> Estratto del documento
▽

Carissimi Cittadini,
oggi diremo al Prefetto ed al Ministro dell’Interno che questo Comune non è più in grado di dare i servizi ai Cittadini.
Chiuderemo simbolicamente l’ufficio Anagrafe e Stato Civile nella giornata del 15 settembre 2011.
Si tratta di una forma di protesta molto forte, contestuale in tutti i Comuni italiani, alla quale siamo arrivati perché non siamo riusciti a far cambiare una manovra economica, necessaria, ma sbagliata nelle parti che riguardano le istituzioni territoriale.
Non vogliamo peggiorare la qualità della Vostra vita ma cercare di migliorare i servizi e le prestazioni in tutti i settori e di difendere i Vostri diritti.
Oggi non è più possibile perché si preferisce togliere ai Comuni invece di andare a vedere dove le risorse si sprecano realmente.
Ogni anno i Comuni portano soldi alle casse dello Stato per un totale di oltre 3 miliardi di Euro. Lo Stato continua a sprecare e noi siamo costretti ad aumentare le tasse o a chiudere i servizi.
Abbiamo deciso di scriverVi per far conoscere a che punto siamo arrivati e perché ognuno di Voi possa rendersi conto che la protesta che i Comune e l’ANCI stanno facendo non è la protesta della “casta” ma di chi lavora seriamente per rendere i nostri Comuni ed il nostro Paese sempre più solidi, competitivi e vivibili.
La Giunta Comunale è a disposizione giovedì 15 settembre 2011 dalle ore 15 alle ore 17 presso l’Ufficio del Sindaco per illustrare ai Cittadini albissolesi la grave situazione che si verificherà a seguito della manovra economico-finanziaria.

△

> Esercizi
1. In quale giorno la lettera ai cittadini annuncia la chiusura simbolica dell'ufficio Anagrafe e Stato Civile?
2. Le seguenti affermazioni concordano con la lettera ai cittadini? Rispondi sì o no per ciascuna e cita le parole del testo che lo dimostrano.
(a) Ogni anno i Comuni versano allo Stato più di 3 miliardi di euro.
(b) La protesta riguarda soltanto questo Comune.
(c) La Giunta Comunale riceverà i cittadini durante la mattina.
3. Ricopia dalla lettera ai cittadini il passo che comincia con «Non vogliamo peggiorare» e prosegue fino a «competitivi e vivibili.».

> Elenco fornito

▽

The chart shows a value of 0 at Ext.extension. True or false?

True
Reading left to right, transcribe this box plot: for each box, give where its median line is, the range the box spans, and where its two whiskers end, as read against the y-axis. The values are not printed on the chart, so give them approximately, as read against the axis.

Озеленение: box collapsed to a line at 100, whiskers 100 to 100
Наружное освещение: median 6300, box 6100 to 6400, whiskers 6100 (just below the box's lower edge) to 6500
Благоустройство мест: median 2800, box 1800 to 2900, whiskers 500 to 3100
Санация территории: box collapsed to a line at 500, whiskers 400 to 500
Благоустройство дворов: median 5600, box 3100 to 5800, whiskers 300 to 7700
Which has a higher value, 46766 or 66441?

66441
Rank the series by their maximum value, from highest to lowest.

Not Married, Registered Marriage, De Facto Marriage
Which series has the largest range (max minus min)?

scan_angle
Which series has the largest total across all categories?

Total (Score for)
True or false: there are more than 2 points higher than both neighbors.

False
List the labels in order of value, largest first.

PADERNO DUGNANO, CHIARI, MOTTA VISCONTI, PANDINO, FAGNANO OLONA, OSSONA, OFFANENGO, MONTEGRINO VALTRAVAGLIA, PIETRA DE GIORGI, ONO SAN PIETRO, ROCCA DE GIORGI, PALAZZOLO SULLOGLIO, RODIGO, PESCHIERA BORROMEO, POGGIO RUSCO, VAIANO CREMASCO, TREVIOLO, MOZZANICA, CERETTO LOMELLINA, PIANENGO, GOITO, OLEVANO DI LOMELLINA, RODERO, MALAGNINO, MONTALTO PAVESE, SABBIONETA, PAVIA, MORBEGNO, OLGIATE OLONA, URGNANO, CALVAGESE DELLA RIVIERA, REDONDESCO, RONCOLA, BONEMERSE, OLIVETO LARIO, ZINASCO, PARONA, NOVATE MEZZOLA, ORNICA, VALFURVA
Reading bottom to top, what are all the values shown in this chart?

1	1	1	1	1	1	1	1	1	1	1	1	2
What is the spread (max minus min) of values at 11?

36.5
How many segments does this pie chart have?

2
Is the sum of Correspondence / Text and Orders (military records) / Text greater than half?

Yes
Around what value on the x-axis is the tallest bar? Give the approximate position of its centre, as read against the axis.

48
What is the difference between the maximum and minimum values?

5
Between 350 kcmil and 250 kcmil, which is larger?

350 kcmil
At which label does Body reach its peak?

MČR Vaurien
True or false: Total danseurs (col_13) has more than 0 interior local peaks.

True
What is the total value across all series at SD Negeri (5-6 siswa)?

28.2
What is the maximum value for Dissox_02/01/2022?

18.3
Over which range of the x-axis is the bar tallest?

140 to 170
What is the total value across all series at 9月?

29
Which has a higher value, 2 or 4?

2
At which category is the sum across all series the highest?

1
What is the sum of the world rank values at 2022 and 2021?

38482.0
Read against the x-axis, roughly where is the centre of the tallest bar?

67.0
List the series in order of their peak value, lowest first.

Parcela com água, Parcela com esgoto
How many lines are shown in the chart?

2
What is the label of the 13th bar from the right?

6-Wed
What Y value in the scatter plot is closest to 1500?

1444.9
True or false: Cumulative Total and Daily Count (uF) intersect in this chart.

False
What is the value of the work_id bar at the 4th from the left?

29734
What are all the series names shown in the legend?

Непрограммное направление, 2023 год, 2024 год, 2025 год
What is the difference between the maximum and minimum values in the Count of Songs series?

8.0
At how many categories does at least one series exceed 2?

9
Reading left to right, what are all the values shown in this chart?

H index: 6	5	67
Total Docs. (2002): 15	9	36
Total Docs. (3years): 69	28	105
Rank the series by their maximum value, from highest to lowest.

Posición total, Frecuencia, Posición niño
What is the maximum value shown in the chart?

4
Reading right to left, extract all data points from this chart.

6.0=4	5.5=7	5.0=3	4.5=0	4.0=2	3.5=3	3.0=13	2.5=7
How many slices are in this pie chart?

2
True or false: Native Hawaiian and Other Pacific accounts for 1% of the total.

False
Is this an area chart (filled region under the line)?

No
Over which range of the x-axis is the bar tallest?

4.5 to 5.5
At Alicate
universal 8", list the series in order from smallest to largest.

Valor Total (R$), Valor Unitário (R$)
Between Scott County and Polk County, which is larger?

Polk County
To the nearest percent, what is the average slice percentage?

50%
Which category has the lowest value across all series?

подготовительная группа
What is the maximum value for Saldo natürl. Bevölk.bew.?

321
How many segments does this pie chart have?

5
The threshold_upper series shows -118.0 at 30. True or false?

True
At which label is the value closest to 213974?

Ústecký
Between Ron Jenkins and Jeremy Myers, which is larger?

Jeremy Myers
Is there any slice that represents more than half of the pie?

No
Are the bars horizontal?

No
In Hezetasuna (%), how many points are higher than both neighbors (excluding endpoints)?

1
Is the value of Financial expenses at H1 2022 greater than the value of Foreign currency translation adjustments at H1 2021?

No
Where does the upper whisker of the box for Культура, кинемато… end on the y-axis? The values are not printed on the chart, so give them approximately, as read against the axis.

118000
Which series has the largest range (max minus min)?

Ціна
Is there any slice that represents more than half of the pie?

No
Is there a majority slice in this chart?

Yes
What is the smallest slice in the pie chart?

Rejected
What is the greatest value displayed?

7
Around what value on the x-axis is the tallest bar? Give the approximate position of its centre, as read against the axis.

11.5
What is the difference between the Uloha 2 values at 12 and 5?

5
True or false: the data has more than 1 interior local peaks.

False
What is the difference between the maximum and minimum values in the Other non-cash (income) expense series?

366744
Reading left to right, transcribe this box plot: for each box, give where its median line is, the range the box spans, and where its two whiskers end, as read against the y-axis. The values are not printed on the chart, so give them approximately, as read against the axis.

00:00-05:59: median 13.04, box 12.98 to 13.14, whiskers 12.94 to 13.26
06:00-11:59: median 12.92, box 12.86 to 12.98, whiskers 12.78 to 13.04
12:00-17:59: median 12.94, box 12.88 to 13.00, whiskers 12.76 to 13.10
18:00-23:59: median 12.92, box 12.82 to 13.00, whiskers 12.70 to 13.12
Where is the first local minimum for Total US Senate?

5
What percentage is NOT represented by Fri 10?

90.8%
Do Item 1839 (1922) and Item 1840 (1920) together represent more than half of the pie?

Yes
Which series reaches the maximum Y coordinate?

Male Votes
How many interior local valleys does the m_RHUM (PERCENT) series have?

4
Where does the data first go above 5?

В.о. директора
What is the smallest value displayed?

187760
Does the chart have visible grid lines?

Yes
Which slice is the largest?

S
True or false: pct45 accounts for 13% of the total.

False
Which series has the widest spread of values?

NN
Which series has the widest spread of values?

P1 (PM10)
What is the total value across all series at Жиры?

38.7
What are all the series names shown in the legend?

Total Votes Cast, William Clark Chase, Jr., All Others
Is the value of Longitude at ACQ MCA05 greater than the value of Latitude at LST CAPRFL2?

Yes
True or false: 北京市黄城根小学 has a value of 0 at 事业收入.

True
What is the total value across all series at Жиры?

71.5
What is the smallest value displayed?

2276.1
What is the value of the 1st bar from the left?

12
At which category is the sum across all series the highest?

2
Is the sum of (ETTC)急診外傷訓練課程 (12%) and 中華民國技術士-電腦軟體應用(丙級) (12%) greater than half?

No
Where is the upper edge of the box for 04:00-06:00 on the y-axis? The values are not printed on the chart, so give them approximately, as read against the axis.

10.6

△

> Soluzioni
1. Il 15 settembre 2011.

2.
(a) Sì: «Ogni anno i Comuni portano soldi alle casse dello Stato per un totale di oltre 3 miliardi di Euro.»
(b) No: «contestuale in tutti i Comuni italiani»
(c) No: «dalle ore 15 alle ore 17»

3.
Non vogliamo peggiorare la qualità della Vostra vita ma cercare di migliorare i servizi e le prestazioni in tutti i settori e di difendere i Vostri diritti.
Oggi non è più possibile perché si preferisce togliere ai Comuni invece di andare a vedere dove le risorse si sprecano realmente.
Ogni anno i Comuni portano soldi alle casse dello Stato per un totale di oltre 3 miliardi di Euro. Lo Stato continua a sprecare e noi siamo costretti ad aumentare le tasse o a chiudere i servizi.
Abbiamo deciso di scriverVi per far conoscere a che punto siamo arrivati e perché ognuno di Voi possa rendersi conto che la protesta che i Comune e l’ANCI stanno facendo non è la protesta della “casta” ma di chi lavora seriamente per rendere i nostri Comuni ed il nostro Paese sempre più solidi, competitivi e vivibili.